While no one's elevating Murray to the late Mamba's level, a cutthroat drive is as evident in a person's recovery from surgery as it is in a Western Conference final in a house Kobe built.

These NBA contracts are guaranteed money, you know, so the motivation must come from within.

Shoot, I wouldn't bet against this Murray in a game of HORSE, much less in a playoff series.

"You need 16 wins to win a championship, and we've got five more to go," Murray said.

And could it be that Kroenke Sports & Entertainment's vast sports empire was a bonus for this Nuggets operation? As Nuggets owner Stan Kroenke mingled with the rich and famous on the court prior to Game 3, I wondered if the Kroenkes' portfolio afforded patience to the likes of Malone, Murray and Nikola Jokic as the founders progressed to where they are now.

If Nuggets ownership only owned the Nuggets, and not the Avalanche, Arsenal and L.A. Rams, perhaps there would have been a greater sense of urgency to move things along quickly.

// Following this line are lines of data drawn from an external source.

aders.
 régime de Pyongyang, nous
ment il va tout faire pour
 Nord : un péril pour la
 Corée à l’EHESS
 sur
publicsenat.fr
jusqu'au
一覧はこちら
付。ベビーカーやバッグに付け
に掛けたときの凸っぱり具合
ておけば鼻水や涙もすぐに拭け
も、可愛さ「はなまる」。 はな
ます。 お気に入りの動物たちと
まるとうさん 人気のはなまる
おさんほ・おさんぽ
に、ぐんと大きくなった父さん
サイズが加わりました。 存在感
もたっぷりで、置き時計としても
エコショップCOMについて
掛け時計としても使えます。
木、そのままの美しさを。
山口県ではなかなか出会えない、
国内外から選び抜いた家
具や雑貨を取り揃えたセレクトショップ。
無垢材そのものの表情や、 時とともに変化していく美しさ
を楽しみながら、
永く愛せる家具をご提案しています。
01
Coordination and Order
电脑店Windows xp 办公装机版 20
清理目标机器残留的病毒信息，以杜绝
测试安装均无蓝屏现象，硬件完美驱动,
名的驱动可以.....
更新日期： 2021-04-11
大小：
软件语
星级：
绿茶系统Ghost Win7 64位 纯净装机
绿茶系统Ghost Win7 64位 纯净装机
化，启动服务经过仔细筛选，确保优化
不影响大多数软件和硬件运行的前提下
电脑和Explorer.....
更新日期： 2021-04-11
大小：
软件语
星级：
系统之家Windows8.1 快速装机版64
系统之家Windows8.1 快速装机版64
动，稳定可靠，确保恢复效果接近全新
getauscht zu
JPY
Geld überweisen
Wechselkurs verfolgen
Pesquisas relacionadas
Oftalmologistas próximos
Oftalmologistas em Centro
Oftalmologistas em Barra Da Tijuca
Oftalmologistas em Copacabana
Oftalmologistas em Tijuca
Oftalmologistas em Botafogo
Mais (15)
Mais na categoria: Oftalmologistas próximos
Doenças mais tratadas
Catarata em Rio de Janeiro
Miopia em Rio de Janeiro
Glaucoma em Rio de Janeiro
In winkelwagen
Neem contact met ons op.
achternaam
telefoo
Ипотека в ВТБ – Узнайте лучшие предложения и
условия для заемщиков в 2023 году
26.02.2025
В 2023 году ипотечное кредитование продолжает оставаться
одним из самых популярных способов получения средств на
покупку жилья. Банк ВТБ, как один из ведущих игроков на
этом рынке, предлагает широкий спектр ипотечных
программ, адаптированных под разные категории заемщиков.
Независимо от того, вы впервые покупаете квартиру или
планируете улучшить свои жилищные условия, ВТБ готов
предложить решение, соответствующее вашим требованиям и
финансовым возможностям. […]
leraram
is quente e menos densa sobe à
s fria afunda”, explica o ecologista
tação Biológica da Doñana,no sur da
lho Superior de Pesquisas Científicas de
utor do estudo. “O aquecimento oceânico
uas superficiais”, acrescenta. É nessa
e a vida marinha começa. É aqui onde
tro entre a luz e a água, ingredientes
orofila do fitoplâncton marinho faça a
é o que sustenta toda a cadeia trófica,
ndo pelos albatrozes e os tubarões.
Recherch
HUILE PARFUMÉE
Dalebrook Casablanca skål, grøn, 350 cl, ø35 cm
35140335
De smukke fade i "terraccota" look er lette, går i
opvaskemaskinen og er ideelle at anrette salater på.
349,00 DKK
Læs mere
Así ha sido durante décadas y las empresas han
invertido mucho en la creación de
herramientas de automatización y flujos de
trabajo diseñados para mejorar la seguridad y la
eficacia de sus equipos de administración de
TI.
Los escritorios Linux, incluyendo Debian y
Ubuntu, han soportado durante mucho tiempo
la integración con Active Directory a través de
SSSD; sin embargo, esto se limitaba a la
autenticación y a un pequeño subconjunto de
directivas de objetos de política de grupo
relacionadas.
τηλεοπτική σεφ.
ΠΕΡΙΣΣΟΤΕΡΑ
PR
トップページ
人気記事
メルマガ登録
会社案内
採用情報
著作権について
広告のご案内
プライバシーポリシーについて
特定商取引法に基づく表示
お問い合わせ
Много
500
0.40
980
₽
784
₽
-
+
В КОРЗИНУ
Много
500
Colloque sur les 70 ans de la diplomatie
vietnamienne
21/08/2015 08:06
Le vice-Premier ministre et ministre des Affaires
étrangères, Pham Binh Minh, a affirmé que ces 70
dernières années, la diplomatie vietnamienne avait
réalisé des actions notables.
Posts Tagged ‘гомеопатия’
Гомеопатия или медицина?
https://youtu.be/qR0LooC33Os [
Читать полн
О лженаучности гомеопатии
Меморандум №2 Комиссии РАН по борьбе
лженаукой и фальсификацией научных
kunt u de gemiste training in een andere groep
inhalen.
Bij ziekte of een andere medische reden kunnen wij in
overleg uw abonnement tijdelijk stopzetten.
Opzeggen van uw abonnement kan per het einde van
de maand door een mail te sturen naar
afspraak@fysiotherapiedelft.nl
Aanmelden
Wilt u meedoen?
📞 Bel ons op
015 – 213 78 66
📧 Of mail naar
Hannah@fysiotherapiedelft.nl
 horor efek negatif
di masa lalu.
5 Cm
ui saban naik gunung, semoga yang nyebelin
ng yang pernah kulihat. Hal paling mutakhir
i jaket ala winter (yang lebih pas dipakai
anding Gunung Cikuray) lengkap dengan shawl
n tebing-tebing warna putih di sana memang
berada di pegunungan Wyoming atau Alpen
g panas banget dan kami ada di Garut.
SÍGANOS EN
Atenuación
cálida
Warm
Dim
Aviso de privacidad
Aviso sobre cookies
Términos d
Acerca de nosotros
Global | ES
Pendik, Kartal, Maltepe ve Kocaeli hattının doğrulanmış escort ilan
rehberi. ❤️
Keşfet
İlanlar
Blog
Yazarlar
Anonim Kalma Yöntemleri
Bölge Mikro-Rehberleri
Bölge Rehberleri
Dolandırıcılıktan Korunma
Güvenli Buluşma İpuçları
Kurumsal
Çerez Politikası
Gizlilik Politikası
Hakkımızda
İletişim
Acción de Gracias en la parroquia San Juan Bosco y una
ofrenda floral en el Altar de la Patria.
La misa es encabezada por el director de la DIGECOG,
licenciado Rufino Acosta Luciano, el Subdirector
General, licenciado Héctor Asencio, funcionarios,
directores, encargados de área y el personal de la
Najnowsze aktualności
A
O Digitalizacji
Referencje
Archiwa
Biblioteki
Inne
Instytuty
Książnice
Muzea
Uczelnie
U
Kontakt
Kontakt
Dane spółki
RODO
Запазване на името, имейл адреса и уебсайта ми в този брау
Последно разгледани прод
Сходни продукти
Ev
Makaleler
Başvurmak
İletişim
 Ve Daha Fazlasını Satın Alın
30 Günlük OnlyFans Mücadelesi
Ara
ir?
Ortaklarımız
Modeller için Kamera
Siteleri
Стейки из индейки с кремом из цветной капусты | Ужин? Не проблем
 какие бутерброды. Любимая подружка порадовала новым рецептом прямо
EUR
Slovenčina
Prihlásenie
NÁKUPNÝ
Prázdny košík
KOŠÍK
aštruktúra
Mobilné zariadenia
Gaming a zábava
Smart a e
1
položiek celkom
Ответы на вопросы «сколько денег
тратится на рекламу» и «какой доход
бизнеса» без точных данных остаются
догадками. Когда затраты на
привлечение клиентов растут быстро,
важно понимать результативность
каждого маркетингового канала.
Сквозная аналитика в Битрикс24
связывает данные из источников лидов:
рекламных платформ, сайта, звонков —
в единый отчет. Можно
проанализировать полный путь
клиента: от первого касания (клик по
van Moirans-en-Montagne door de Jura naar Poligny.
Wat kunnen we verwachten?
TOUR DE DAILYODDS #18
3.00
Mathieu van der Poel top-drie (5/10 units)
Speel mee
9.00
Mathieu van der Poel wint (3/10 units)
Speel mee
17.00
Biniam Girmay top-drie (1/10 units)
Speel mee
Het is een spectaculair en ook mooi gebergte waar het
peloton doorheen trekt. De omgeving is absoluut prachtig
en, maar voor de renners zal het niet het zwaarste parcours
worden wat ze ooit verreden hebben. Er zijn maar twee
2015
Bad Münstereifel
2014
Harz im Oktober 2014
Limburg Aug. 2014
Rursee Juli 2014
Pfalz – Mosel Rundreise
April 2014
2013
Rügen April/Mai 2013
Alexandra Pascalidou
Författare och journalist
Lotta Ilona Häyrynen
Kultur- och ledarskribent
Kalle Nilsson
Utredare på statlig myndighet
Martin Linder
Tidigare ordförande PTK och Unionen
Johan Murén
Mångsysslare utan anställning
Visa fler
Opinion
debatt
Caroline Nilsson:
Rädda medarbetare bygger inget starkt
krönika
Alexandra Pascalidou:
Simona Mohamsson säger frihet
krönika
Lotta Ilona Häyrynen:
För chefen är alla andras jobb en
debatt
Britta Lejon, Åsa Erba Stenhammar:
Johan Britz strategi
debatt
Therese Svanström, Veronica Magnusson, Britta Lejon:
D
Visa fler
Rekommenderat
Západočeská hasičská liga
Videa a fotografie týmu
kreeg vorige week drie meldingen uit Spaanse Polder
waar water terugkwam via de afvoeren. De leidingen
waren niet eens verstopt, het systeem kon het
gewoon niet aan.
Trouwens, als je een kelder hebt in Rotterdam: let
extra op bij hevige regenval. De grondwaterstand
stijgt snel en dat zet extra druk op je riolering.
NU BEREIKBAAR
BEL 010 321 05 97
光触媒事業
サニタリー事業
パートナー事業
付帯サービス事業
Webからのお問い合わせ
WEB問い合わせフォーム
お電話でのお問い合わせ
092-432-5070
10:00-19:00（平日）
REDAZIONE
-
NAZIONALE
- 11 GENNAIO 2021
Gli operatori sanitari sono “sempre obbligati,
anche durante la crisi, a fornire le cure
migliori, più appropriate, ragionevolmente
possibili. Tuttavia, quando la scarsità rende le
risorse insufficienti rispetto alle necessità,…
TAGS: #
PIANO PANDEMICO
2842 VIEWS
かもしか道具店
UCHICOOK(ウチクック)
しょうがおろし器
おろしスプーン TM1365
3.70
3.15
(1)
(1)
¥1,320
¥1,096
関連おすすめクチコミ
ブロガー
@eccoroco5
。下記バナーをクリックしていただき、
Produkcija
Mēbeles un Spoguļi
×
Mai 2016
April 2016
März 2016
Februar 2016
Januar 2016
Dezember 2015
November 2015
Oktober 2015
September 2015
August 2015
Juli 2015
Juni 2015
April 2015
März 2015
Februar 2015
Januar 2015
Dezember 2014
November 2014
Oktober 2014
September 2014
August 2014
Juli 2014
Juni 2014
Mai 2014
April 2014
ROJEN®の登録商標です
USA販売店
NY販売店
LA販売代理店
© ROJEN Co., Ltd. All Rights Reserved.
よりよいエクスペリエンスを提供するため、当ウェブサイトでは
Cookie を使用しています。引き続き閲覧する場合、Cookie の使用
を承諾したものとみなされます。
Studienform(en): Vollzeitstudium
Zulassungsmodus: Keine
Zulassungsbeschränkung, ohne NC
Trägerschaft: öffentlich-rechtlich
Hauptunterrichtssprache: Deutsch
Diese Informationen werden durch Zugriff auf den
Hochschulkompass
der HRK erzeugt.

You know, pull the trigger on a seismic trade, the go-to move for NBA franchises these days.

Or replace Malone after a pair of playoff exits when the Nuggets were missing key players.

Patience has been the Nuggets' greatest virtue.

"It's not just coaching. It's relationships where you love guys," Malone told me on Sunday. "So to see Jamal playing at the level he's playing at, taking advantage of the opportunity on this stage, it's just a tremendous amount of pride. I'm just so happy for him because of everything he's had to go through to get to this point."

Consider the day after Murray's devastating knee injury in a game at Golden State on April 12, 2021. On a bus ride to the team plane, the 23-year-old broke down asking his only NBA head coach a heartbreaking question: "Are you going to trade me? I'm damaged goods."

"He had tears in his eyes," Malone said.

Malone hugged the young man.

"Hell, no," Malone told him. "You are ours."